PAGE EXTRACT: Begin

Since then I've not been out.
But obviously we have to solve this problem. I have to go out at times. We need food, I love my photography, I like to see friends. I've already cancelled a four-day trip to Italy and have declined several social invitations locally. That's all OK but we have to solve the problem. Indeed, five blogger friends are coming to visit in a couple of weeks - two will stay here, three in an hotel in Menton and I will be 'tour guide' and so will be out a lot of the time. I'm really looking forward to their visit. So, the problem of Mia has to be solved. Mia hates the cage and hurts herself. She's not happy downstairs but at least she doesn't hurt herself. But then she is alone. She can't be left upstairs, free, with the other dogs, because she goes bananas and wrecks the place. Oh dear.
I called the vet. We've doubled the dose of medication. Friends suggest a Kong toy filled with some interesting food to occupy her. Another suggested a hollow bone. I happened to have one of these and tried her in the cage yesterday (I didn't go out) but her concern at being shut in the cage was far greater than her greed for food.
On the other hand, there are improvements. When strangers come to the house, she doesn't stand outside barking non-stop. Yes, she stands outside but at least she doesn't bark. When she dares to enter the house, she'll sneak past the dreaded visitor and go sit in an armchair. This happened last night when a friend came to dinner. After dinner, he went up to her, gently - but she jumped off the chair, over the coffee table, onto the sofa. She is capable of relaxing tho - remember how she was with Mister Brian?
She is also in much better condition physically, she's put on weight, her skin is better although still quite dry but she has Omega oils for this. And when we are all here alone, she's content - even plays with other dogs on occasion but rarely takes her eyes off me.
This afternoon I have to go out as I need more of her medication. I'll put her downstairs where she can't hurt herself and with that hollow bone stuffed with soft cheese which I know she likes.
Let's hope it works.
25 March 2009
It's been nearly a month since the last Mia and Mistral report.
At first, the days passed pretty well - life was good. Mia was still scared when a stranger arrived, yet there was and is improvement. She now plays with other dogs when we are all here alone. Mistral just ate (always hungry) - and the pair of them decided thievery was their forte. One day. whilst I was out, they broke into the kitchen area, pulled down the rubbish and wrecked it, grabbed a 15 kilo sack of dog food off the counter and promptly ate a quarter of it. Mistral's stomach was 4 times its normal size - I don't know how she walked. After that, I invested in four chains and four padlocks and now have to lock each babygate when I go out.
Then I noticed that Mistral seemed to be deteriorating.

PAGE EXTRACT: End

**INSTRUCTIONS**
1/ Please answer these questions about the account of Mia and Mistral:
(a) How many blogger friends are coming to visit?
(b) What does Mia have for her dry skin?
(c) What did the writer buy after the dogs broke into the kitchen area?
2/ Revise the account of Mia and Mistral, starting at "25 March 2009" and ending at "to be deteriorating.". Replace "Mistral" with "Mistie" throughout.
3/ Carry the account of Mia and Mistral forward from the point where it stops.

MATERIAL SUPPLIED: Begin

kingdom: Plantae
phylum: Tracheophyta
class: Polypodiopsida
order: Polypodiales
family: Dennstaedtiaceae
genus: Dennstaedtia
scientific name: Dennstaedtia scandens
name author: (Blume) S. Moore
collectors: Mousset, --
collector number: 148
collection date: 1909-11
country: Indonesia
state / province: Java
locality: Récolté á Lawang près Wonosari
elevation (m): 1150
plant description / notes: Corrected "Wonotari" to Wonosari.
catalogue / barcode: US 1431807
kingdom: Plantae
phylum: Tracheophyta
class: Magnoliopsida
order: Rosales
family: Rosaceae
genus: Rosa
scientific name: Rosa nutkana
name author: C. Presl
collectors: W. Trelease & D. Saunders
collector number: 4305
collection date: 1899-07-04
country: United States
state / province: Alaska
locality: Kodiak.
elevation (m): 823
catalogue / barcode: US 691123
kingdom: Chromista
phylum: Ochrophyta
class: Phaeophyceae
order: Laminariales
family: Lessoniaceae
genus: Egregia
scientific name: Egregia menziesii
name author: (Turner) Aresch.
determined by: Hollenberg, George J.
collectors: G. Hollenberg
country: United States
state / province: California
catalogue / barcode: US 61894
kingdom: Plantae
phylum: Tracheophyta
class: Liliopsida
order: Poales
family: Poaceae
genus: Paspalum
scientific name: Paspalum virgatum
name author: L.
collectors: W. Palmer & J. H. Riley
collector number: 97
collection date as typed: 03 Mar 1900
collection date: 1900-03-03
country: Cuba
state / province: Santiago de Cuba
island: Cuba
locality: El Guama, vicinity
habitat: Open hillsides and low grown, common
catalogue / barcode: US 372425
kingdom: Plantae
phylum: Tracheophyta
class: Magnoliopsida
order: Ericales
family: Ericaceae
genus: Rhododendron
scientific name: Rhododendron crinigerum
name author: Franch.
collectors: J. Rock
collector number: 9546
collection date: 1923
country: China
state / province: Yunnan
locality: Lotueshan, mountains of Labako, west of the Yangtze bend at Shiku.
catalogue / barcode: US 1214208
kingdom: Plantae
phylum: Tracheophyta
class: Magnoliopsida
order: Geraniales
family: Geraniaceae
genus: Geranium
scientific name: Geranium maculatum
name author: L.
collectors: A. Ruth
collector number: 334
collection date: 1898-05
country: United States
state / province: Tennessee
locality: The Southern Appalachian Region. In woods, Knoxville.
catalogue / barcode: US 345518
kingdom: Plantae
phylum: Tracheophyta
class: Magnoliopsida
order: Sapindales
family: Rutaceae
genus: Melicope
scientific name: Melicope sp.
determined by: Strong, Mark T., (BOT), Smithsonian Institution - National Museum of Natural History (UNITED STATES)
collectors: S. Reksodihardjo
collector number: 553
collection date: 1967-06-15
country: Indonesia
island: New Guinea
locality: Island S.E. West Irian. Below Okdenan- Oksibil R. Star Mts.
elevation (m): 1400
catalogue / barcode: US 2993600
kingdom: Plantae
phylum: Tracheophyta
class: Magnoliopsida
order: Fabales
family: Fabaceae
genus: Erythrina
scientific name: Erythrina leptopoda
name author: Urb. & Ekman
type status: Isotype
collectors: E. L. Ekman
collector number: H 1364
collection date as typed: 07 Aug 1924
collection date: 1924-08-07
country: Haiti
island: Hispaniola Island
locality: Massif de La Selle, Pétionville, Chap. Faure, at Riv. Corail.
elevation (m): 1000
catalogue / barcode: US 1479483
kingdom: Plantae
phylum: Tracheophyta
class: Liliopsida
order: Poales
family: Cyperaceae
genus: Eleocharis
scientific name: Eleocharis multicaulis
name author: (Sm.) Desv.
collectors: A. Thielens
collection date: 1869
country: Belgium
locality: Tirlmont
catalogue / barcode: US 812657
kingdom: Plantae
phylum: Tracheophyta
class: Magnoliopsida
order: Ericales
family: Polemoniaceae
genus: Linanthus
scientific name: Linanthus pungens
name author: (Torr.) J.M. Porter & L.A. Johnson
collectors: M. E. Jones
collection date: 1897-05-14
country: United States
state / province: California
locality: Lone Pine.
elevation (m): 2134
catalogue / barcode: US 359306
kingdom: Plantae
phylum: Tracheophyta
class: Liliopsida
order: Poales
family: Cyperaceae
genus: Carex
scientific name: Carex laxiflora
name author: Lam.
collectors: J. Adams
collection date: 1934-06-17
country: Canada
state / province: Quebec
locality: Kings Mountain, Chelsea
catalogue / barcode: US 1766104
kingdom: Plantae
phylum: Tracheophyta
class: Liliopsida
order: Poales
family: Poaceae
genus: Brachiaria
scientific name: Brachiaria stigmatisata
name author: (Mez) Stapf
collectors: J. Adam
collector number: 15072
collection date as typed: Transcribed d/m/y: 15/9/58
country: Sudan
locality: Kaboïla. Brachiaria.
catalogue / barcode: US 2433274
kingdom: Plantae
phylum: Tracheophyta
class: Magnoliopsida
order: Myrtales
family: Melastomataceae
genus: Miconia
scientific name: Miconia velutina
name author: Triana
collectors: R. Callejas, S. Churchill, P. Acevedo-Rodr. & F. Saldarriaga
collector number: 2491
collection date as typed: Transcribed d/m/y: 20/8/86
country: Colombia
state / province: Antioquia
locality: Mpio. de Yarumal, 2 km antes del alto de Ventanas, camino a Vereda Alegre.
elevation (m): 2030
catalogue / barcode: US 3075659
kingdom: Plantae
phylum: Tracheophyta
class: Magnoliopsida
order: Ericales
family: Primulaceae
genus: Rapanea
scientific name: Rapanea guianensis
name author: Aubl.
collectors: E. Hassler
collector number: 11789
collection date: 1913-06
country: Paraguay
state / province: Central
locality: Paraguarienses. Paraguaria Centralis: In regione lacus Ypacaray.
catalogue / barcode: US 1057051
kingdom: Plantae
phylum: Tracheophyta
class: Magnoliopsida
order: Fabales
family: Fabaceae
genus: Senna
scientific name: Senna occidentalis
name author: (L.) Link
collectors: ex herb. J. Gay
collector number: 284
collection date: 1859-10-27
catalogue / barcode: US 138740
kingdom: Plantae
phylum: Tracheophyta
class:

MATERIAL SUPPLIED: End

**EXERCISE ANSWERS**
1/
(a) Five
(b) Omega oils
(c) Four chains and four padlocks

2/
25 March 2009
It's been nearly a month since the last Mia and Mistie report.
At first, the days passed pretty well - life was good. Mia was still scared when a stranger arrived, yet there was and is improvement. She now plays with other dogs when we are all here alone. Mistie just ate (always hungry) - and the pair of them decided thievery was their forte. One day. whilst I was out, they broke into the kitchen area, pulled down the rubbish and wrecked it, grabbed a 15 kilo sack of dog food off the counter and promptly ate a quarter of it. Mistie's stomach was 4 times its normal size - I don't know how she walked. After that, I invested in four chains and four padlocks and now have to lock each babygate when I go out.
Then I noticed that Mistie seemed to be deteriorating.

3/
To go back to the beginning, or rather the beginning of their new life here which seems ages ago but actually it was on the 30th December that they arrived here from their Hell Hole. Not that long ago.
On the day they arrived I remember thinking that Mistral could be pregnant. Her stomach was too big for her body - distorted somehow. Or perhaps she was full of worms but then she'd been wormed the day before she left Beziers.
When I took her for the first vet's visit we talked it over, we both knew she couldn't be pregnant and I put forward the idea that perhaps she had a tumour. The vet said she'd take a look when she opened her up to sterilize her. In the event, she wasn't able to do this as she was only dealing with the area of reproduction. When I collected her she suggested she should go on a diet. I put her on a Light Diet but within a week she started losing weight around the ribs yet that distended stomach never left her. I wondered if perhaps it was her disgusting habit of eating poop but I have to say the thought of a tumour never left me.
Last week I took her to the vet for a checkup. Her mammary tumours seemed hot (the vet had told me these can shrink back after sterilisation and mostly they had - the idea being that eventually they'd need removing). My vet took one look at her and said she had gone downhill since she'd last seen her. Her skin was much dryer and more flaky, and her stomach was bigger. She made an appointment for her to have an ultrasound. On Tuesday mornings (yesterday) a specialist in ultra-sound comes with her machine from Cagnes-sur-Mer to Cap d'Ail.
I knew we were going to find the worst so for the last few days, Mistral has been thoroughly spoiled eating whatever she wants and as much as she wants. You can see in the photograph above - taken three days ago - how big her stomach was and that's before spoiling her with extra food.
We got her up on the table and within a minute, the specialist found a tumour on one of the adrenal glands, which are attached to the kidneys. The ACTH hormone, produced by the pituitary gland, moves through the blood stream and signals the adrenal glands near the kidneys to produce corticosteroids. In a healthy dog, it is a self-balancing system. However, when a tumor develops in the pituitary or adrenal glands, the level of required corticosteroids is compromised. This leads to Cushings disease and that is what Mistral was showing signs of - poor coat, distended stomach - eventually it would lead to worse symptoms.
These tumors send inaccurate signals to various systems and cause an imbalance in the otherwise balanced body functions. All attempts made by the body to restore normalcy are of no use, and once Cushings disease has been contracted, it doesn't go away. This is why Mistral was crazy for food - (and eating poop) - all the wrong messages were being sent to her brain.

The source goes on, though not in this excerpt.